Clear diction and elegant manners, Edmond Auguste Mulet Lesieur, is the male share of the presidential trio with the most options. He is a candidate for the center-right party founded and led by him: Cabal, which in Guatemala is used as a colloquial expression to say “exact.” At 72, it’s the second time this thin, soft-spoken man has run for president of Guatemala. In 2015, although it was his first participation, he obtained third place in the voting.
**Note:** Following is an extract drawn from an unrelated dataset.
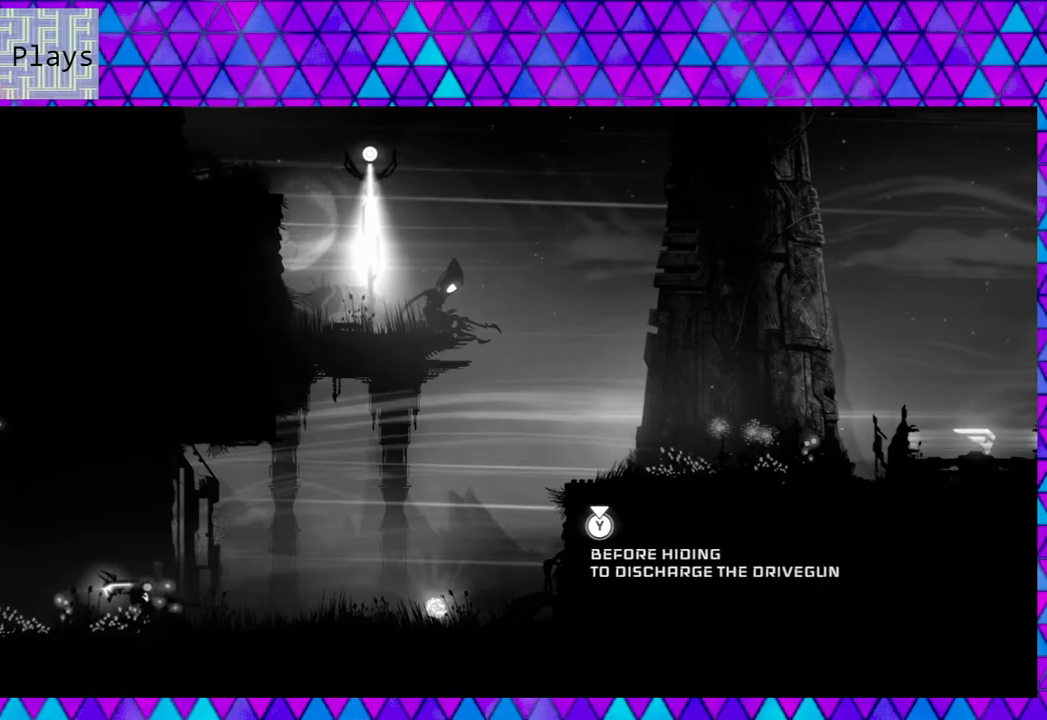
{"buttons": [], "left_stick": "center", "right_stick": "center", "events": []}
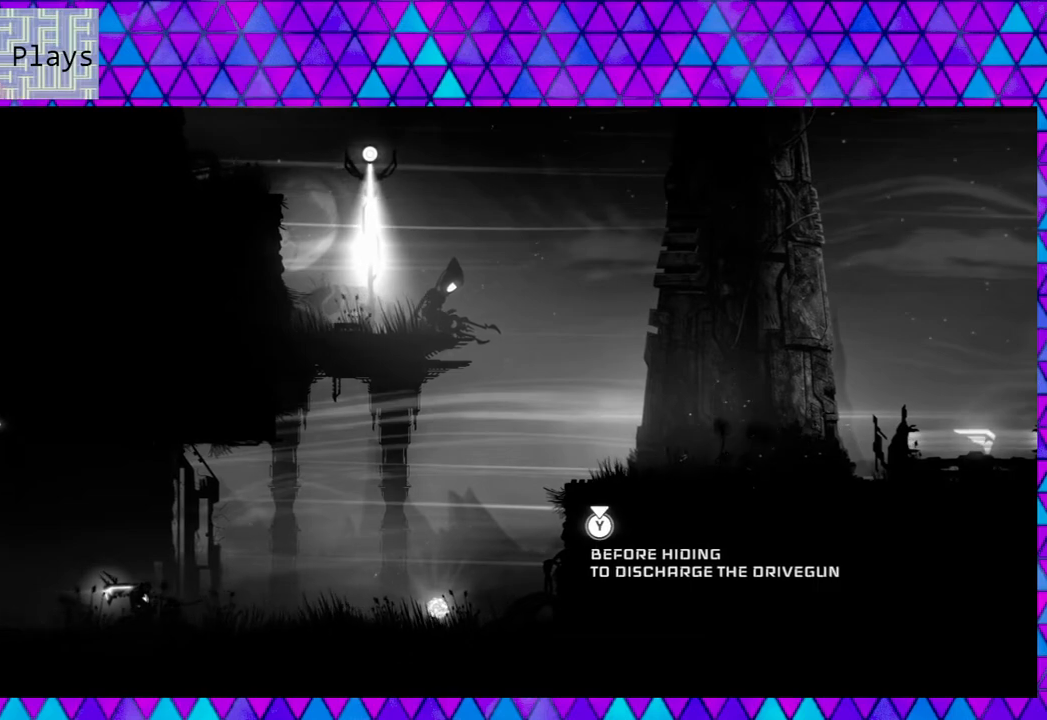
{"buttons": [], "left_stick": "center", "right_stick": "center", "events": [[167, "left_stick", "left"], [467, "left_stick", "center"]]}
Leading Guatemala: Mission 23

His most applauded letter is his national and international diplomatic career of more than 20 years, during which he directed the Guatemalan embassies to the European Union, Belgium, Luxembourg and the United States. Mulet is also the highest-ranking Guatemalan diplomat in the United Nations hierarchy. Throughout his career, he oversaw 22 missions around the world, which is why he says running the Guatemalan presidency would be his “23rd mission.”

A former high-ranking UN official, Edmond Mulet has the advantage of a long diplomatic career

The candidate also worked as a journalist. He began as an apprentice in the workshops of the ‘Diario de Centro América’, then he was an opinion columnist for the weekly ‘¡Alerta!’, the magazine ‘Crónica’ and the newspaper ‘elPeriódico’. The latter closed in May of this year, after the imprisonment of its founder José Rubén Zamora Marroquín, which several international organizations and NGOs denounced as a political case. When expressing his rejection of the criminal prosecution of journalists, Mulet found himself denounced by the head of the Special Prosecutor’s Office Against Impunity (Feci), Rafael Curruchiche before the Supreme Electoral Tribunal for early campaigning.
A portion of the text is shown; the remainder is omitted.